Experts are increasingly voicing their concerns about bias in automated hiring tools. Last January, the Equal Employment Opportunity Commission — the federal agency enforcing laws that have made discrimination illegal in the workplace — convened a panel of experts to discuss the possible harms perpetuated by AI-powered hiring systems, calling it “a new civil rights frontier.” Academics, lawyers and civil liberties advocates all submitted testimony to the agency. Their resounding consensus was that AI hiring enables systemic discrimination in employment. In his testimony, employment lawyer Gary Friedman said corporate interest in AI shows “no signs of abating,” and pointed to the viral popularity of ChatGPT as an indication this trend would continue.
In August, the agency settled its first-ever AI discrimination-in-hiring lawsuit against the education company iTutorGroup, which allegedly programmed its recruitment software to automatically reject older applicants. (iTutorGroup continues to deny any wrongdoing, but agreed in the settlement to submit “proposed anti-discrimination policies and complaint procedures applicable to the screening, hiring, and supervision of” candidates and employees to the EEOC.)
But the EEOC has not brought a complaint against any other company, which experts say isn’t surprising. “The way that employment discrimination laws are structured is that they rely on individual victims of discrimination to recognize what’s going on and to bring a lawsuit to enforce their rights,” said Pauline Kim, an employment law expert at the Washington University in St. Louis School of Law. “The problem with these algorithmic tools is that it won’t be apparent to an individual applicant why they were not hired.”
The employers or hiring managers themselves might not even be aware of the shortcomings of the tool, Kim pointed out, if the issue is that the biases are baked into the algorithms. “You can really only detect these biases if you have data about how the tool is operating in practice,” Kim said. With no mandates or laws compelling a company to share data — not to mention the PR headache it would cause a company if it ever disclosed bias problems with its AI hiring system — most simply don’t.
Which is not to say that there haven’t been revelations about discrimination problems with AI hiring tools in the past. In 2018, for instance, a report from Reuters revealed that an AI-powered recruiting engine from Amazon designed to help surface top talent for open jobs at the company had learned to discriminate against female candidates. Another company, while experimenting with resume-screening software that it was being pitched, found in an audit of the algorithm that it pinpointed two specific factors to be most indicative of high performance in a job: that a candidate’s name was Jared, and that they played high school lacrosse. (Amazon and the other company said they never deployed the biased computer programs.)
According to Alex Hanna, the director of research at the Distributed AI Research Institute, a resume sorting system based on OpenAI’s GPT technology could work in much the same way. “If you have the words ‘lacrosse’ and ‘Jared,’ that could get more associated with ‘software engineer’ or ‘Harvard’ and ‘Princeton,’” Hanna said. “Another African-American associated name is not going to have that association, and have lower status.
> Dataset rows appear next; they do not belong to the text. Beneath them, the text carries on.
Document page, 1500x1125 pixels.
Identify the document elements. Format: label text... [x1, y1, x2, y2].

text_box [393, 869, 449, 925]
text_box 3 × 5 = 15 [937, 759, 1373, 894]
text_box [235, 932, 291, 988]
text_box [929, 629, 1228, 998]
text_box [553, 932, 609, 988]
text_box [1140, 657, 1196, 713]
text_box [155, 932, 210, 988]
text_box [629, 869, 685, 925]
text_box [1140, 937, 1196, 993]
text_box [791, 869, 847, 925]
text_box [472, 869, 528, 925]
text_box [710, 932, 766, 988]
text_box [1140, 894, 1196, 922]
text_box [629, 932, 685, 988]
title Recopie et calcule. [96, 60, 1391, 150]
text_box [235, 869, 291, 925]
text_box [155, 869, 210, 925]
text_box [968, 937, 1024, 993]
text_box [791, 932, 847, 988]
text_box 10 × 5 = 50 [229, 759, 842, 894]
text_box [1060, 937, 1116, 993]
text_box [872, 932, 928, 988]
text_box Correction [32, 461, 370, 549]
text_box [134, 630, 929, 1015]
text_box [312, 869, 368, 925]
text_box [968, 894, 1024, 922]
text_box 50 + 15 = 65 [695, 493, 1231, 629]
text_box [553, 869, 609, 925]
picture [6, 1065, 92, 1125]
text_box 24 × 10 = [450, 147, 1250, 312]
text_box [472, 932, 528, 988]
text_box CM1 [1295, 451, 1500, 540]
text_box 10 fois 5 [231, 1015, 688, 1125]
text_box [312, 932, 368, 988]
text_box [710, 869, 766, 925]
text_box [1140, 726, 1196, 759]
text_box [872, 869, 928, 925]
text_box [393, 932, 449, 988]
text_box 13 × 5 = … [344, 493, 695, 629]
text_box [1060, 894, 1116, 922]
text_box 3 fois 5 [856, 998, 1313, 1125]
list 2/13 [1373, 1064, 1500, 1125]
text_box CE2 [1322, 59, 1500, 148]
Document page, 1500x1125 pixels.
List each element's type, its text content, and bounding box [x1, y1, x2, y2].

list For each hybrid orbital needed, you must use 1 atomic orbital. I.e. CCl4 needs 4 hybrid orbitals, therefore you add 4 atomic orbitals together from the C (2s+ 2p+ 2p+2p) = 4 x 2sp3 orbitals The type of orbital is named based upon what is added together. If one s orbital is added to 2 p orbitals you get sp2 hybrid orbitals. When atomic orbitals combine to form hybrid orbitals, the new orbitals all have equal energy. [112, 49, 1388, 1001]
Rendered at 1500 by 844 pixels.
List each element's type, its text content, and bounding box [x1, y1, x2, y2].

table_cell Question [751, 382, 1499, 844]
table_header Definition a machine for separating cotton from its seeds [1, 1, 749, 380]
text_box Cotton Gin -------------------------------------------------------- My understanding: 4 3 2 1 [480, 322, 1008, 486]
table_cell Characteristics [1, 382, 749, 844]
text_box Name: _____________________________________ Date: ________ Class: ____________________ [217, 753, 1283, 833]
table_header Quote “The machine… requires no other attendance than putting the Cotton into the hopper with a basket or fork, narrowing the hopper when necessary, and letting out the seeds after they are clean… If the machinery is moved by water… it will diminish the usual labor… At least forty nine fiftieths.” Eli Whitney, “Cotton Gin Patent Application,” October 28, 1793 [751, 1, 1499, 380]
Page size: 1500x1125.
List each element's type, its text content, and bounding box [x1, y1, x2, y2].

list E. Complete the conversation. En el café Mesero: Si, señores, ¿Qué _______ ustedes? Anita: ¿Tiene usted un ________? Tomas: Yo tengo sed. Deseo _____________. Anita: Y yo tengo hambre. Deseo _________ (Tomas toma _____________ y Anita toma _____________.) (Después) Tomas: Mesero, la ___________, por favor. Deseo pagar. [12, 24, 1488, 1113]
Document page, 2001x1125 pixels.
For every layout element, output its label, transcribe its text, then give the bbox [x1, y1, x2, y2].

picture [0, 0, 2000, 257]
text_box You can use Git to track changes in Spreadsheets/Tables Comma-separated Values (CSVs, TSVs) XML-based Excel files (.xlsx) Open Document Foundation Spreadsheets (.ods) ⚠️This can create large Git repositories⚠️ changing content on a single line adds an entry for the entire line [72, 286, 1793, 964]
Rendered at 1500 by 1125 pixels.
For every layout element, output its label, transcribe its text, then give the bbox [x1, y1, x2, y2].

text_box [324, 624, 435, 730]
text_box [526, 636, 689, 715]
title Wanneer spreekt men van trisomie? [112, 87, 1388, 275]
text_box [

That’s because of the existing associations in your corpus of data.”
Odul, the worker based in California, had initially been hopeful about her job hunt. Now, several months into the process, she said she’s demoralized by the process. At the same time, Odul said she feels deep grief at the idea of changing her name to one that makes her sound more palatable to employers.
“I love my name,” Odul said. “To do this for a job application seems so fake, and not fair to my own self.”